I just started the no-longer-quite-new fifth season this evening and it's looking good for our Dillon, Texas friends so far.  And oh how I still adore those opening credits.

Oh, also, please please please take a moment to write to your congresspeople and tell them not to cut federal funding for Planned Parenthood and all the much-needed services they provide.  Abortions, STD testing, contraception, cancer screening, and information on everything from pregnancy to quitting smoking to getting the flu vaccine.

*To put this loss of funding in perspective: Planned Parenthood is already committed to not spending federal funds on abortion services, but rather uses this money for its many, many other services.  And while abortion makes up a sizable portion of what Planned Parenthood does, this is largely because abortion services have been segregated from all other health care services and organizations such as Planned Parenthood have had to pick up the slack.  So all the conservatives hellbent on punishing Planned Parenthood aren't stopping abortions, they're cutting funds to services that help to prevent more abortions and more unwanted pregnancies.
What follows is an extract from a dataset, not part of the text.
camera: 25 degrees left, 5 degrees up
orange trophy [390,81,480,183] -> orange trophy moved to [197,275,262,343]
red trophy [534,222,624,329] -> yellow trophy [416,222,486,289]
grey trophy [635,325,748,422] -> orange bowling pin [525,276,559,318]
**Italics mine.  Creepily enough this section contains the only mention of the word "woman", except where the bill states that it repeals the Woman's Right To Know Act which provides that all women seeking an abortion must be offered the chance to see their sonogram and listen to their baby's heartbeat.  Now that all abortions and possibly miscarriages are to be criminalized, the Woman's Right To Know Act is, of course, no longer necessary.

3 comments:

0rangey said...

Though I guess it may be offensive to say so, I am so torn when it comes to abortion.

But the Georgia thing struck me more than any of the others as just being ridiculous, to say nothing of any other adjective that could be applied. Investigate EVERY miscarriage? Are they aware that doctors estimate that a THIRD of pregnancies end in miscarriage? Even allowing for the fact that many of those are assumed to be missed periods, investigating every single miscarriage would be crazily expensive, to say nothing of invasive and hurtful for those couples that actually really wanted that baby.

People are idiots.

0rangey said...

^ I sometimes write repetitively and awkwardly when I'm tired, and then fail to catch said redundancy and awkwardness until after I hit save. Sorry about that.

Emma said...

Marie, there is absolutely nothing offensive about feeling torn when it comes to abortion -- it's a difficult thing. Which is exactly why I think it's so important that government not be involved in it, and that the decision be left to women and their doctors and their families.

And yeah, the Georgia thing is particularly stupid!